We’re humans, though, and we’re very good at turning the fantastic into the mundane, particularly when we’ve got a large stack of other battlegrounds to look at before we’re allowed to go home.
Cytology nerds
However, one thing I’ve discovered is that, for the most part, pathologists are fundamentally nerdy (although, weirdly, none of the others can recite the sadly missed Rutger Hauer’s “tears in rain” speech from Blade Runner off by heart, or Quint’s “Indianapolis” monologue from Jaws), which means many of us have our favourite cells – creatures that we rarely tire of seeing, no matter how late the hour.
For a lot of them, mast cells hold a particular beauty, and I can understand that.
They’re round cells chock full of deep purple granules, eye-catching and unique, and purple always was my favourite colour… but they’re not for me.
See, those granules are full of cytokines, chemical harbingers of inflammation, and although they’re a vital part of the immune system, when they go wrong, mast cell tumours are intensely itchy – painfully so – and occasionally extremely aggressive.

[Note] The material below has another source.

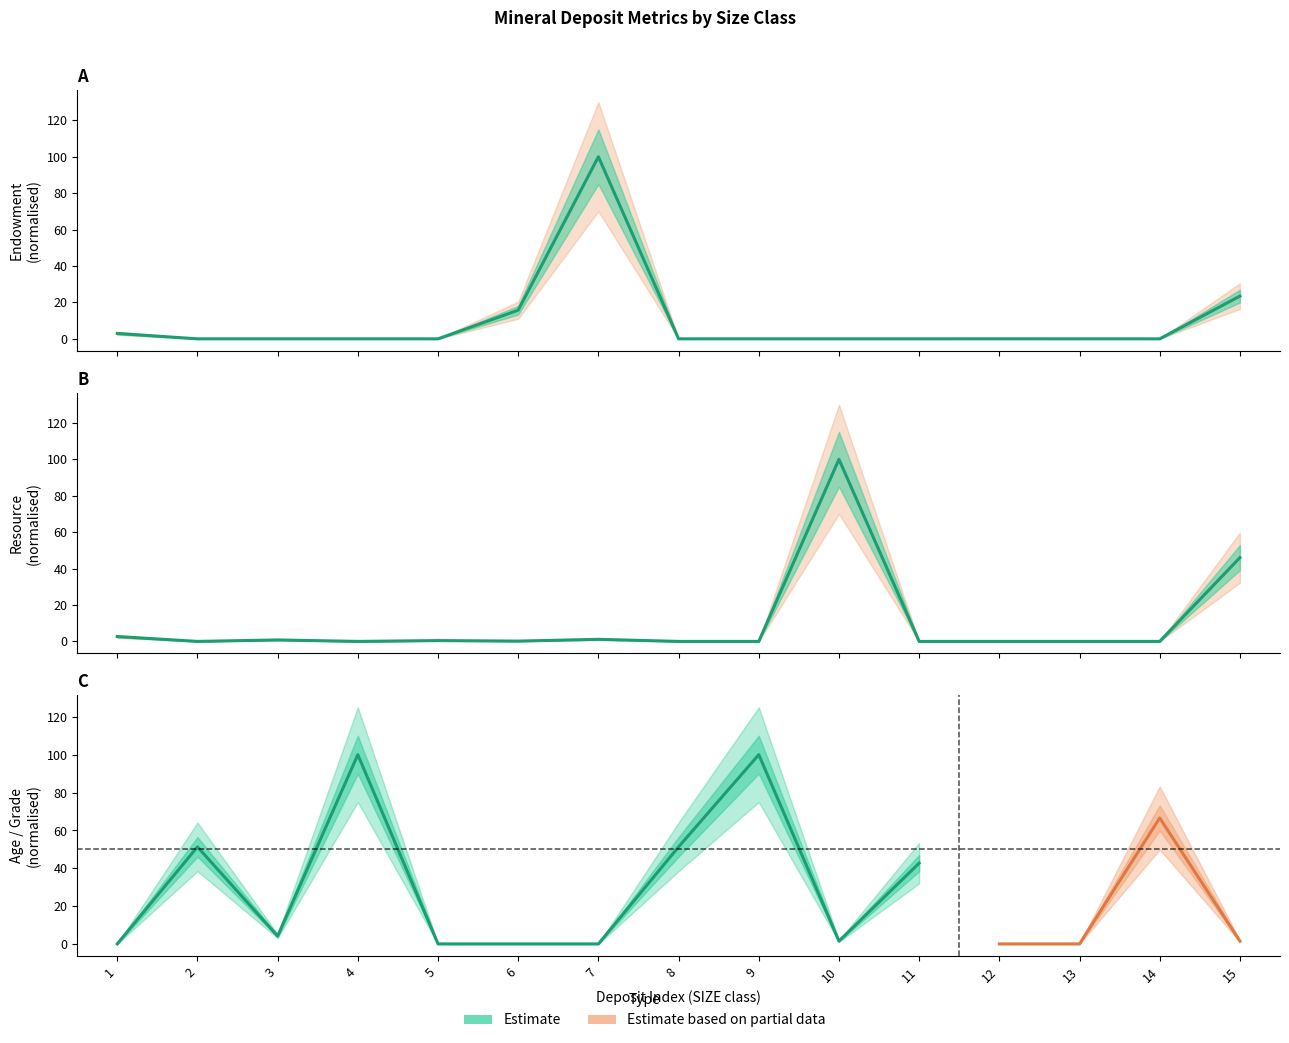

At which category is the sum across all series the highest?

7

This means when I spy them down my ‘scope, they look spiky to me, buzzing like tiny bees with their payload of pain (I mentioned the imagination bit earlier, didn’t I?). It takes the edge off their beauty.
Nick’s No. 1
I have my own favourite – my particular pathological paramour is the regal plasma cell (below). Take a look at it. Is that not a thing of beauty?

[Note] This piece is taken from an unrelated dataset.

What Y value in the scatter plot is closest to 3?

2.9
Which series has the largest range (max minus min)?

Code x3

Look at that gorgeous nucleus – round, purple, and cracked, like an African river bed waiting for the summer rain.
How about that deep royal blue cytoplasm? Or the clear area just next to the nucleus? If only Da Vinci had a decent microscope, the Louvre would be packed with people gazing at one of these beauties instead of a “slightly constipated Florentine woman”.
I sense I’m not winning you over – if not, let me tell you why they look like they do…
A day in the life
Plasma cells start life as a B-lymphocyte, and it is one of the lucky few lymphocytes whose unique receptor has found the antigen it has been waiting for – the one tiny fragment of material amongst the millions of possible tiny fragments that fits the receptor like a key in a lock, and has stimulated that cell to change and progress.
The B-lymphocyte becomes a munitions factory, giving over all its cellular machinery to making antibodies, all targeted against the antibody that triggered the process in the first place. That cracked nucleus is a hive of DNA transcription, and the clear area next to the nucleus is the Golgi apparatus – a cell-sized protein foundry, visible via the microscope, pumping out antibody after antibody, all packed into that wonderful deep blue cytoplasm until they’re released to help with the fight.
When cells (don’t) attack
Even when they go slightly awry, plasma cells are pretty – look at this:
This is a constipated plasma cell (a Mott cell). Those blue packets inside it are jammed up with antibodies the cell is failing to release. You don’t just find them in circles, either – I’ve seen Mott cells jammed with needle-like structures, and even tiny geometrically perfect triangles, all full of ammunition.
Add to all this wonder, the name of the cells – “plasma cell” – puts me in mind of space opera science fiction (rebels fighting evil empires, laser cannons and planets exploding)… basically it hits me in my happy place.
A very naughty boy
Now, I was rather down on mast cells because of how they behave when they’re being naughty. But what about plasma cells?
Well, unfortunately, the very naughtiest plasma cells are very naughty indeed – they’re the cause of multiple myeloma, an extremely serious and hard to treat form of leukaemia, filling up the bone marrow with plasma cells that no longer listen to the checks and balances that try to stop cells doing exactly whatever they want.
But myelomas are relatively rare, at least in the patients I deal with. Far more commonly, we see plasmacytomas – these are usually benign cutaneous masses, which cause serious complications only rarely and are, honestly, so wondrous to behold on a glass slide that, had van Gogh been able to look at one in his lifetime, he might have given us more than sunflowers to think about.